TASK INSTRUCTIONS: Copy all of the data below line for line, without the pictures.

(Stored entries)
┌────────

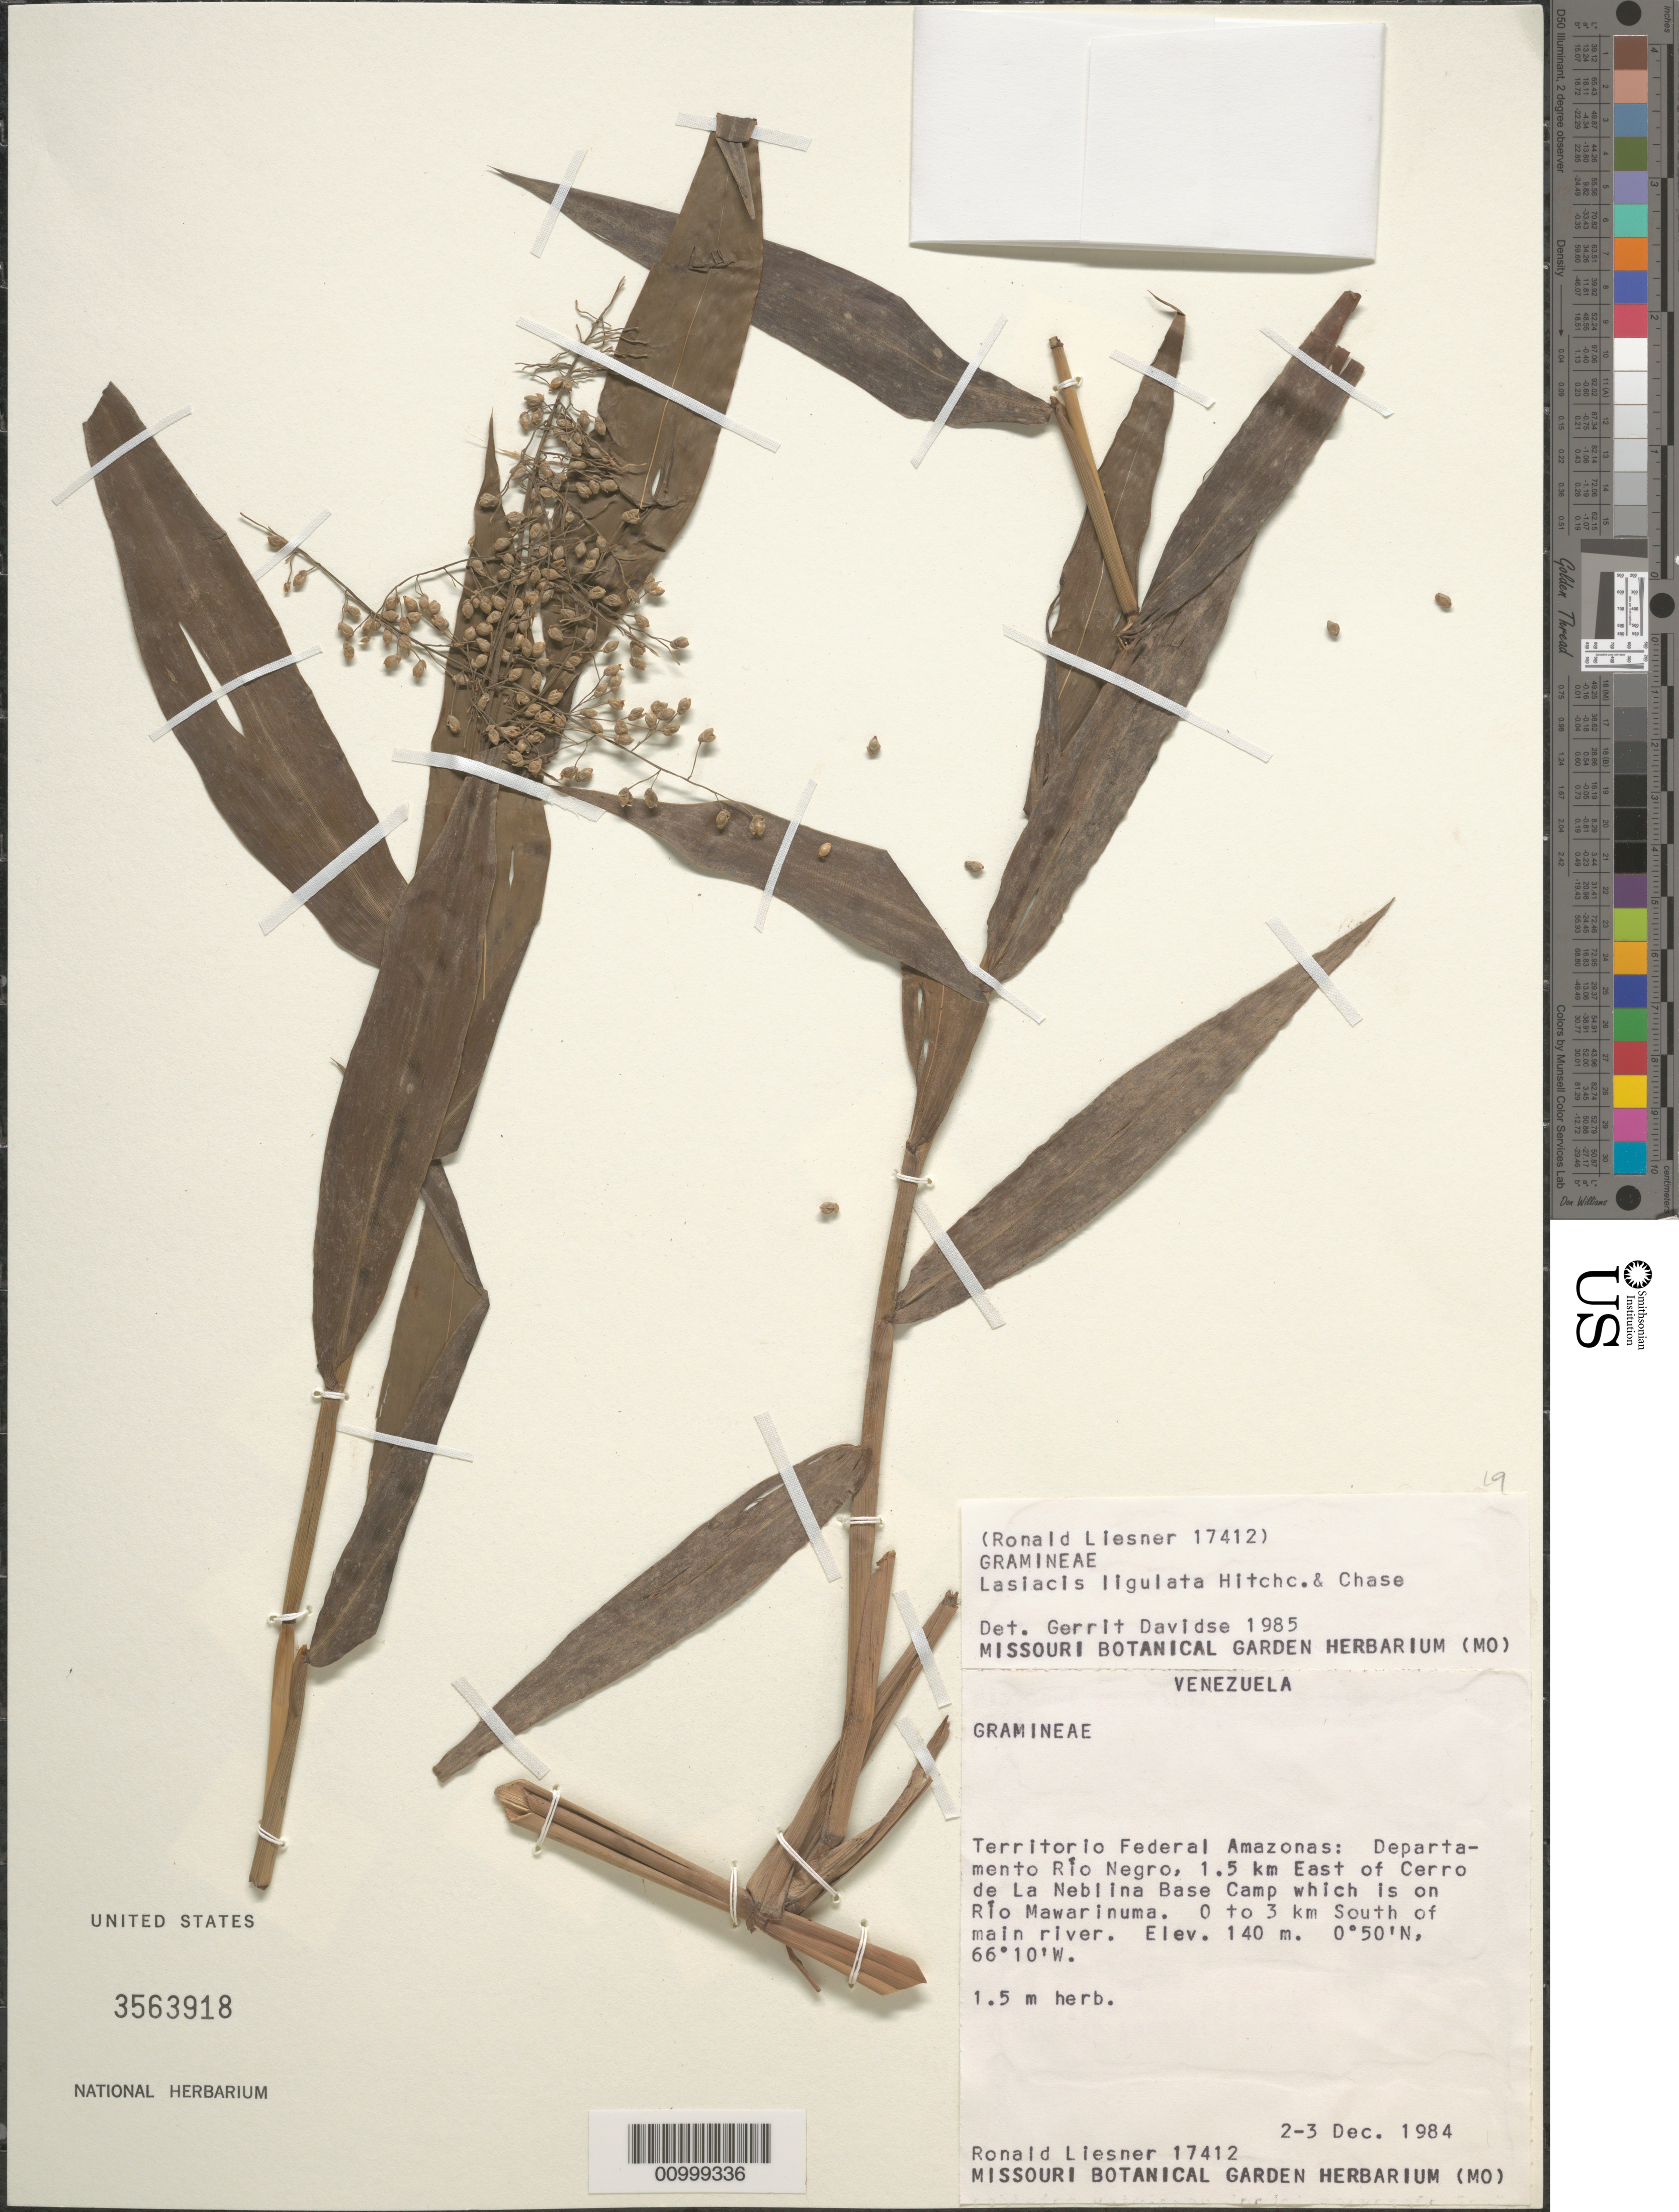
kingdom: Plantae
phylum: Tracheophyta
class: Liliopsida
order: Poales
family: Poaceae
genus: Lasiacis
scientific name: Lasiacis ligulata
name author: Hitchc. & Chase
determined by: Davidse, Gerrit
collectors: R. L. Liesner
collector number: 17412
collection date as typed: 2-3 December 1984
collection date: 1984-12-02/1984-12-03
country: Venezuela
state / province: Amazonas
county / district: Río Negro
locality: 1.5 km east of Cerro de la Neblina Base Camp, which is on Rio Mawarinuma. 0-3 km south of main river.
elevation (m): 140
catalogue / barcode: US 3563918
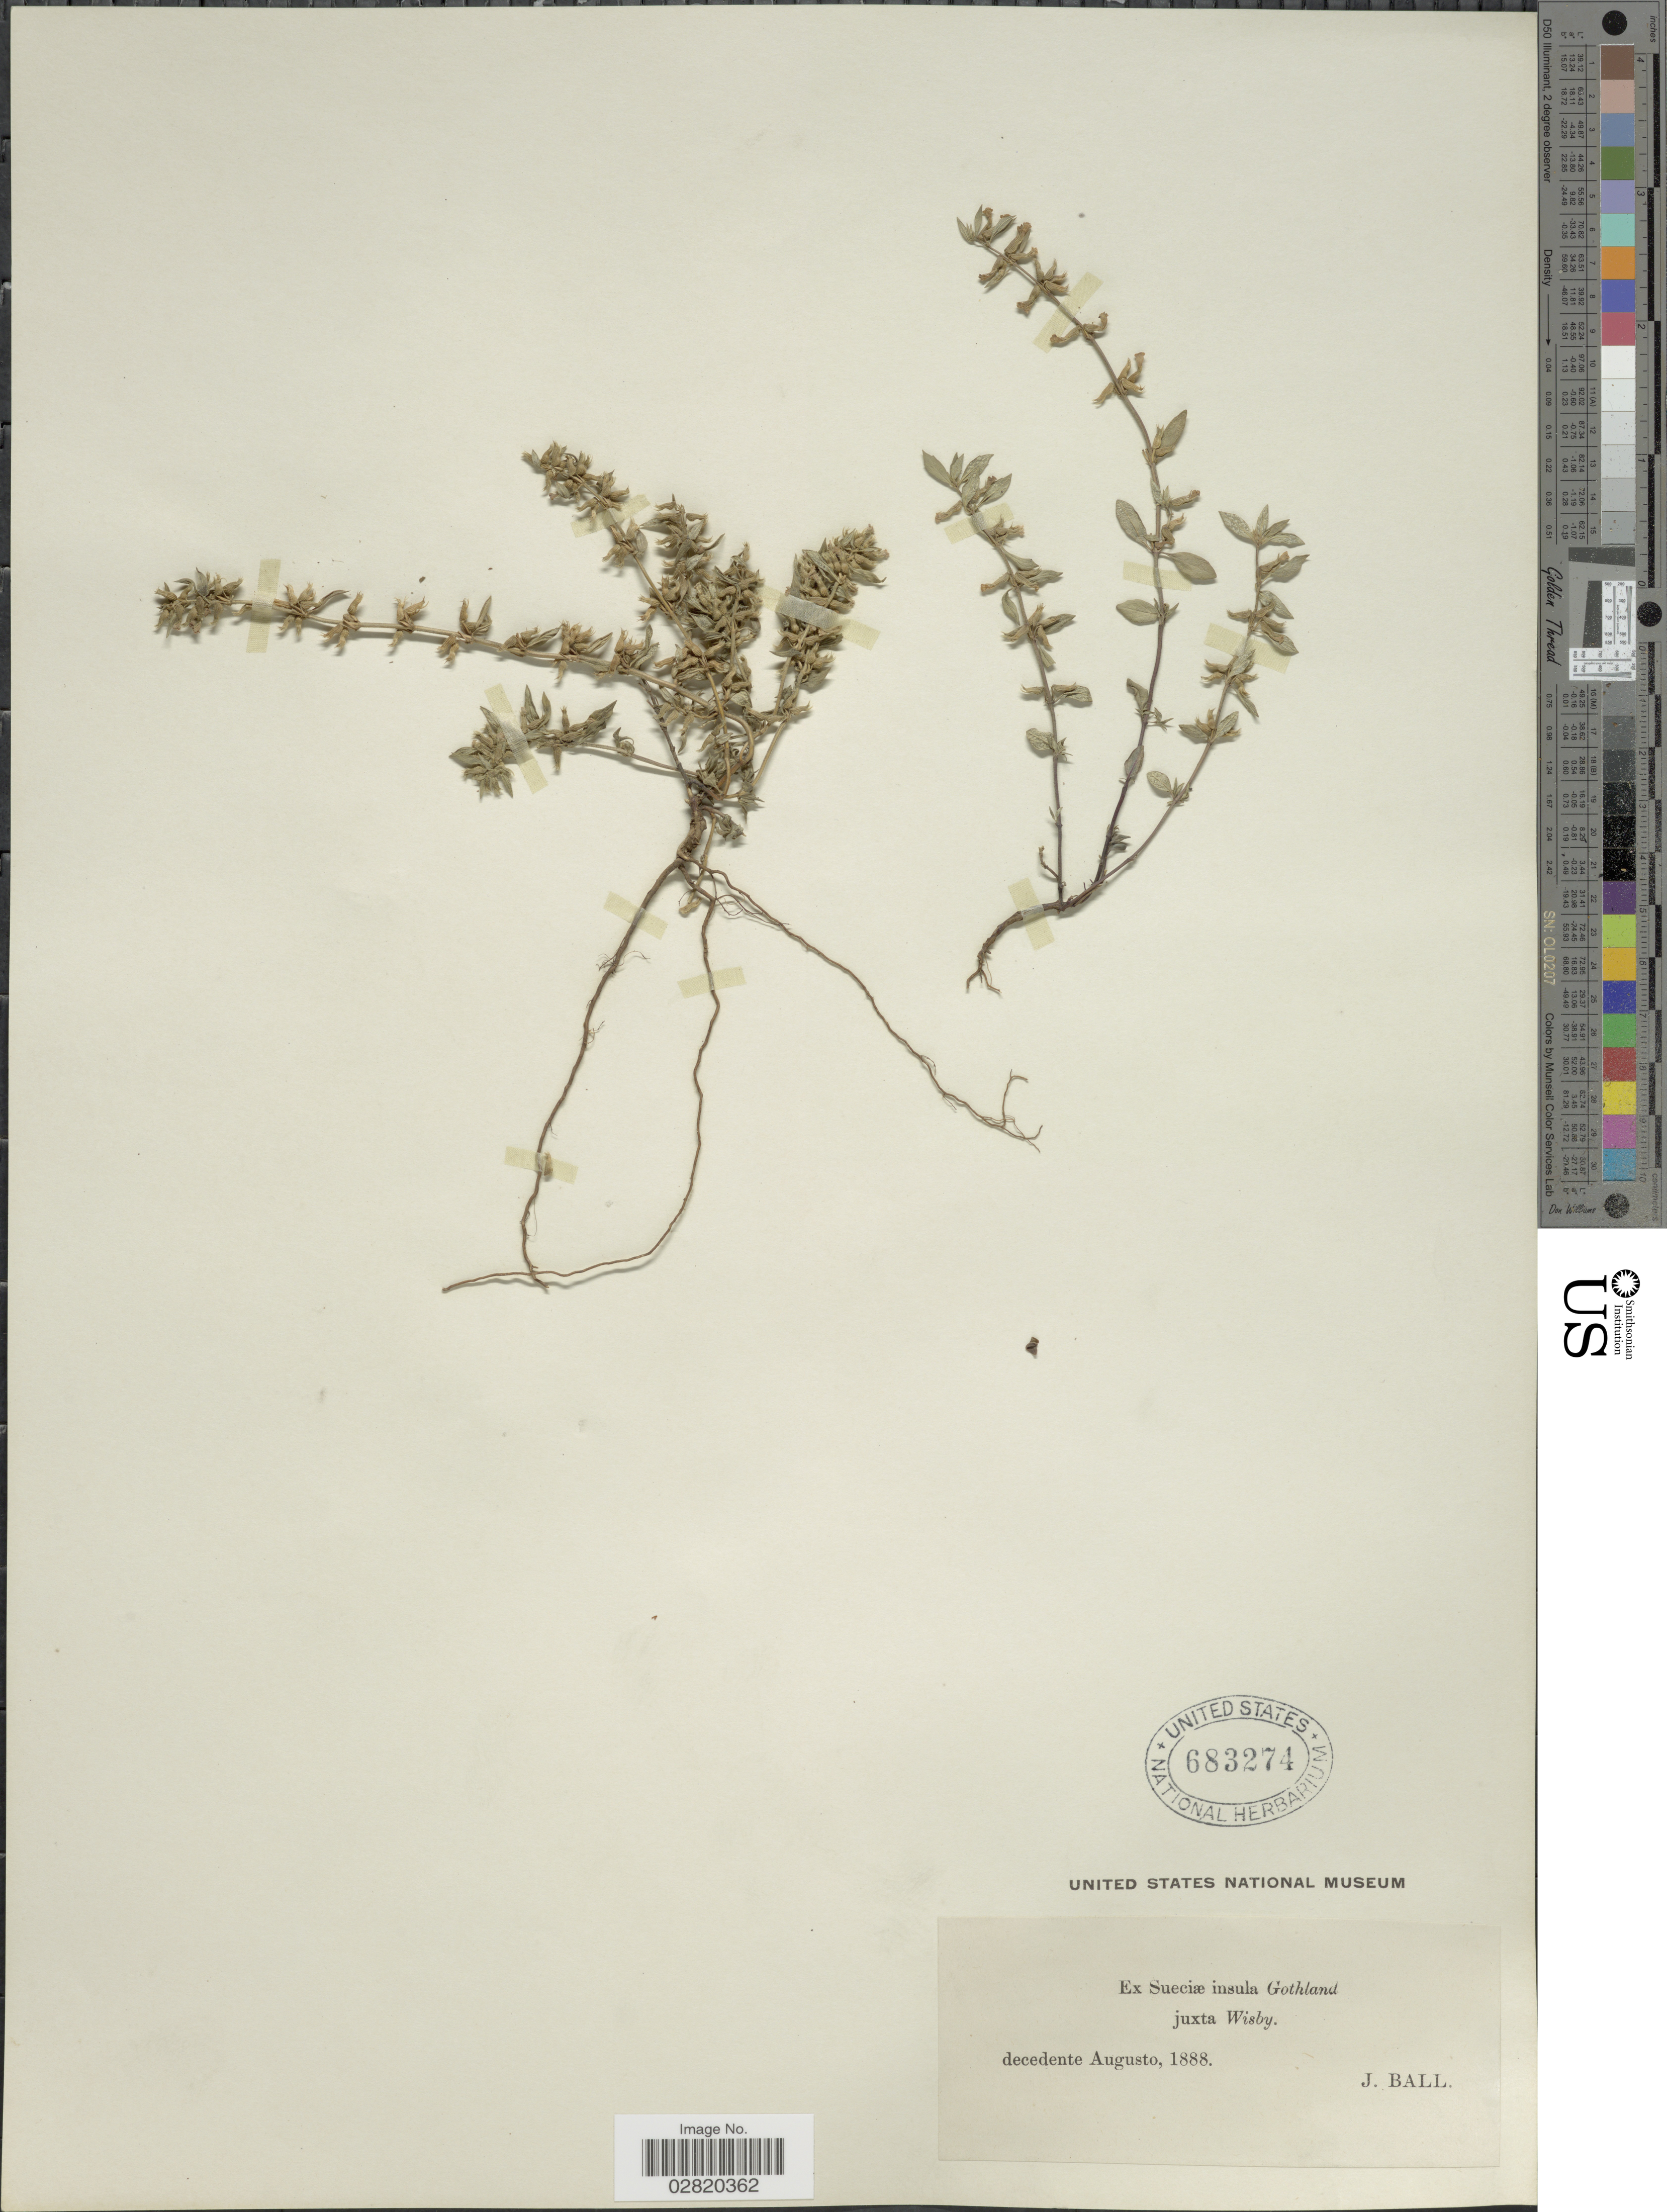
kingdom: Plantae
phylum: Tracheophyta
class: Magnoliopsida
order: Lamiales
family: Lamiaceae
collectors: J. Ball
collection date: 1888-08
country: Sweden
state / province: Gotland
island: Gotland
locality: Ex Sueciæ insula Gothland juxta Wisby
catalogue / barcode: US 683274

└────────

SOLUTION FOR THIS EXERCISE:
kingdom: Plantae
phylum: Tracheophyta
class: Liliopsida
order: Poales
family: Poaceae
genus: Lasiacis
scientific name: Lasiacis ligulata
name author: Hitchc. & Chase
determined by: Davidse, Gerrit
collectors: R. L. Liesner
collector number: 17412
collection date as typed: 2-3 December 1984
collection date: 1984-12-02/1984-12-03
country: Venezuela
state / province: Amazonas
county / district: Río Negro
locality: 1.5 km east of Cerro de la Neblina Base Camp, which is on Rio Mawarinuma. 0-3 km south of main river.
elevation (m): 140
catalogue / barcode: US 3563918
kingdom: Plantae
phylum: Tracheophyta
class: Magnoliopsida
order: Lamiales
family: Lamiaceae
collectors: J. Ball
collection date: 1888-08
country: Sweden
state / province: Gotland
island: Gotland
locality: Ex Sueciæ insula Gothland juxta Wisby
catalogue / barcode: US 683274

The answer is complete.